Fortunately, the author of the Reddit post published the boss's message in full showing the outrageous and unreasonable request, which reads: "From now on I recommend that you only make plans on the days you are not working. If the restaurant needs you, even after your working hours, I will expect you to show up. The delivery guys also need to have their cell phones charged at all times. If your phone's battery is about to die, you can borrow a charger from anyone. "

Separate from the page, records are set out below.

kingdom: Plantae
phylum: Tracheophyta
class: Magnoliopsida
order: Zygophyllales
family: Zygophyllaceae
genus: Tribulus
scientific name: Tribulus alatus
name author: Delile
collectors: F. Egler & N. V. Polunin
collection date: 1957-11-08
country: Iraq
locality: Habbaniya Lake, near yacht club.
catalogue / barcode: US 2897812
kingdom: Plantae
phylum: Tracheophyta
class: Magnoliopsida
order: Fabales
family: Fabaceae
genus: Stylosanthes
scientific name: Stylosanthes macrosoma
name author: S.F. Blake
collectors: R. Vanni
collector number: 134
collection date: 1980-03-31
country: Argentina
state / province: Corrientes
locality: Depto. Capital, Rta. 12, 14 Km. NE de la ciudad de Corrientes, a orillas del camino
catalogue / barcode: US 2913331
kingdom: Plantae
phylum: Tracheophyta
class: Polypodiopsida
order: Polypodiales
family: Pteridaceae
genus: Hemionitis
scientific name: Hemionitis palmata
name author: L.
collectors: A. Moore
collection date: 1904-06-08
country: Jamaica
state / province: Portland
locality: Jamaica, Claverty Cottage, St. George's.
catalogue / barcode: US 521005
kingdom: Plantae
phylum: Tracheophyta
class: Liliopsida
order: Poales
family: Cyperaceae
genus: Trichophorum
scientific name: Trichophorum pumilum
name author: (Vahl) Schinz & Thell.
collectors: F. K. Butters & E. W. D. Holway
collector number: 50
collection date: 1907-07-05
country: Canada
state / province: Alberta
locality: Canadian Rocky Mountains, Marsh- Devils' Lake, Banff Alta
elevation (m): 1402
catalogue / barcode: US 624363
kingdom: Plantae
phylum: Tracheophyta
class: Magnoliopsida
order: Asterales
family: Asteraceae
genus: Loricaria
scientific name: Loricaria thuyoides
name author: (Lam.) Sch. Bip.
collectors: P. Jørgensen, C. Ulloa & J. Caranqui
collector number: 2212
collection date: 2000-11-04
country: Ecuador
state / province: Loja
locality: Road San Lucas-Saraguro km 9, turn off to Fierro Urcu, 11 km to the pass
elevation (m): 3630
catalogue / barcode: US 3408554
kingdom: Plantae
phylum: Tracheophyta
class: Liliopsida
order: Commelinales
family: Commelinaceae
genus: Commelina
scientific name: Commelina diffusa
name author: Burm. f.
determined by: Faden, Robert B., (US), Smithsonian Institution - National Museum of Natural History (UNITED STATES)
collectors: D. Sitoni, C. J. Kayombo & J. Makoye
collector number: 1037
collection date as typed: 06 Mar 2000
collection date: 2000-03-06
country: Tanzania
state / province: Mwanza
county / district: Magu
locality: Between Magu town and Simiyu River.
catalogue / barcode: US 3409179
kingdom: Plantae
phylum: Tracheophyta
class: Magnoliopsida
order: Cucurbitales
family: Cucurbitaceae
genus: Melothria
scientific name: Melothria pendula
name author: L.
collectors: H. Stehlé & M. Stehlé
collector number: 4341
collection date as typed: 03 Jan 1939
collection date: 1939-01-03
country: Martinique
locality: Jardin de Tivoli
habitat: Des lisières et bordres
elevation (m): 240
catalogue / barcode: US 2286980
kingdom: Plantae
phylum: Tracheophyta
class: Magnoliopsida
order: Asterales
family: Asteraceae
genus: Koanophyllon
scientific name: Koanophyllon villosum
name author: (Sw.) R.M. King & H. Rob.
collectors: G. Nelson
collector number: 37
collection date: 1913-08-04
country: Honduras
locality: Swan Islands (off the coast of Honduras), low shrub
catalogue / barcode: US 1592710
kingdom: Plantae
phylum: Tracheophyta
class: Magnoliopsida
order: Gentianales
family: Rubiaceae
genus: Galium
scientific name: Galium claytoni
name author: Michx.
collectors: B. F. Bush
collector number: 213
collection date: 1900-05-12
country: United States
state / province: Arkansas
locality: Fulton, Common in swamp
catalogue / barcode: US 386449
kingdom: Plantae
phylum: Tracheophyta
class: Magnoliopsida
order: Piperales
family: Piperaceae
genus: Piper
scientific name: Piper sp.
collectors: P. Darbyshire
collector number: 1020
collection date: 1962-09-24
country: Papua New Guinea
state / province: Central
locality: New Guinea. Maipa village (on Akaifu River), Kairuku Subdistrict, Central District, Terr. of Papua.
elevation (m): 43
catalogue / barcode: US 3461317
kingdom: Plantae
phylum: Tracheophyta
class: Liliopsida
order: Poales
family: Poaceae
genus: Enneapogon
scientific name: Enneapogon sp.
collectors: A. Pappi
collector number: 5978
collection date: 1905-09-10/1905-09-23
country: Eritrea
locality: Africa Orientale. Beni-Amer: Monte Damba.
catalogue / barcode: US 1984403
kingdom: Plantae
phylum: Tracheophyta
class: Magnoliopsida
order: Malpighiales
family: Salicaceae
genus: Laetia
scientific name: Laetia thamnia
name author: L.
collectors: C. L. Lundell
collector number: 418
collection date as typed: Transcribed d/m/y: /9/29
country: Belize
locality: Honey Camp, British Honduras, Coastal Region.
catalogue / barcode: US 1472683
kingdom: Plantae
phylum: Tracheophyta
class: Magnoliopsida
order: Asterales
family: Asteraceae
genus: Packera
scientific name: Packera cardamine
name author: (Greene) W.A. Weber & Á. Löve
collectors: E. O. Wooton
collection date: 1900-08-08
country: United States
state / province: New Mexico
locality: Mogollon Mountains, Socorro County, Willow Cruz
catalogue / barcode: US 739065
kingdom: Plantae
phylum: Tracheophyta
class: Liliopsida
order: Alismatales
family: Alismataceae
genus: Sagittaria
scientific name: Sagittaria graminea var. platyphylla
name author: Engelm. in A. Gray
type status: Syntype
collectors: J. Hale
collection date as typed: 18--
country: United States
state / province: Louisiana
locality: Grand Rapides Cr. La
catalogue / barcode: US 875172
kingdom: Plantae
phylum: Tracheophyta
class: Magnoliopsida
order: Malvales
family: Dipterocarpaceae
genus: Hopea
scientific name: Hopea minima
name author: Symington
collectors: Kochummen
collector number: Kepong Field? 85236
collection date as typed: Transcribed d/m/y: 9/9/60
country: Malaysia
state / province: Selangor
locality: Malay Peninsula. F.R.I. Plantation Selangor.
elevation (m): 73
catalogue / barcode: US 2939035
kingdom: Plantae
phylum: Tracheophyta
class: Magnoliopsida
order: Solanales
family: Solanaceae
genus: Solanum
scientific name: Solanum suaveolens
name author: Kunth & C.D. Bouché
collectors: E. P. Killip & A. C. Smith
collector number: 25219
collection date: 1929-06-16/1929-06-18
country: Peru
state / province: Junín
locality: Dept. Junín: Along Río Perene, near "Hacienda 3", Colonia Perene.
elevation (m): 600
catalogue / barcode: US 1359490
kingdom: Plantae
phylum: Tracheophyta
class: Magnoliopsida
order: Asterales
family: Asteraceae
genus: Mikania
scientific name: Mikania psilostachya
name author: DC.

Starlit Beaches/Flickr - Not The Actual Photo

Obviously, Reddit users who read the post of the anonymous employee took his side in denouncing this demand. Among those who commented, one said: "This person does not own you and cannot force you to work after your shift. You know the law does not allow this, so don't let your boss treat you this way. If he fires you after you defended your rights, call a lawyer and sue him." Other readers said,"They can't force you to stay and work beyond your agreed hours. Keep the messages he sent you, report the company and threaten to sue them." All readers had only words of support for the exploited employee and his colleagues.

And you, what do you think about this? In your opinion, is the boss being reasonable to ask for his employees to be available outside their working hours, or could this be considered an "abuse of power"?